I will place my hand in that flame
and feel nothing.
I will ask nobody’s forgiveness again.
Or I will just go
Among people no more-
I may writhe with
remorse in the night, but
the operation must be
undertaken by
me, anesthesialess.
No one must be asked to relinquish
A grievance that can’t be removed
without further destruction, it may be
it is lodged in who he is now
like a bullet in a brain
whose removal might only worsen its change.
The forgiveness! I know it
will be freely offered
or it won’t, and that is all-
and no one may bestow it
on himself.
If it is to come
it will come of itself like a separate
being,
a mystery, working
unseen as a wind causes still
leaves or water to move once again.
And hide me in the shadow of Your wings.
Let the heart be moved again.
-Poem by Franz Wright
This is an incredible letter and an amazing story. Thank you for sharing Page. I have been thinking of you and your family a lot and you are all in my prayers. This is a beautiful read.
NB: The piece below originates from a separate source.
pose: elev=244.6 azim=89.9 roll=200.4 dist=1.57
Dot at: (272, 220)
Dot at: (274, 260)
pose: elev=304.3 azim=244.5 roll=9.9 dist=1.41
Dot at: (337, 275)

ReplyDeletePage, I am your neighbor across the river in Vancouver. I found your blog doing some searches on Etsy. I'm going to post this on Facebook. Thank you for sharing this, for your father's letter. My daddy had Alzheimer's also. He died before he got to the fetal stage. Should we ever meet in person, I'll tell you about it ... if you want. I had some decisions to make in regard to my daddy's care and every once in a while, I am hit with the reality of the decision I and I alone made. Your father's beautiful words tell me I did the right thing. THANK YOU.
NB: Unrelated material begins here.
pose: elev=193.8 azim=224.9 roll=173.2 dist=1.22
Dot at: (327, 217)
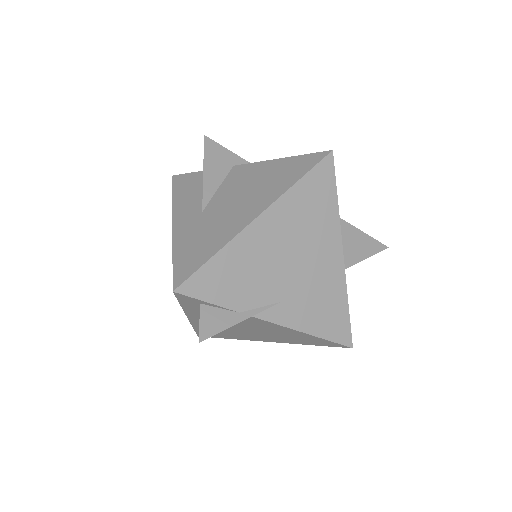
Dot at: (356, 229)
ReplyDeleteThe story you shared seems larger than life. It’s quite hard to imagine what he was thinking during those times. But then, you can still feel how much he loved his family. And that love will be cherished forever. Thanks for sharing.
ReplyDeleteVonda Cheney @ Amber Care
Awww! The story you shared seems to be a deep one. It hit right through me and told me a lesson about losing a person we love, and living with the pain by means of moving on. I know that your love for him is endless. I can feel it in every word you wrote. In any way, thanks for sharing that! I wish you all the best!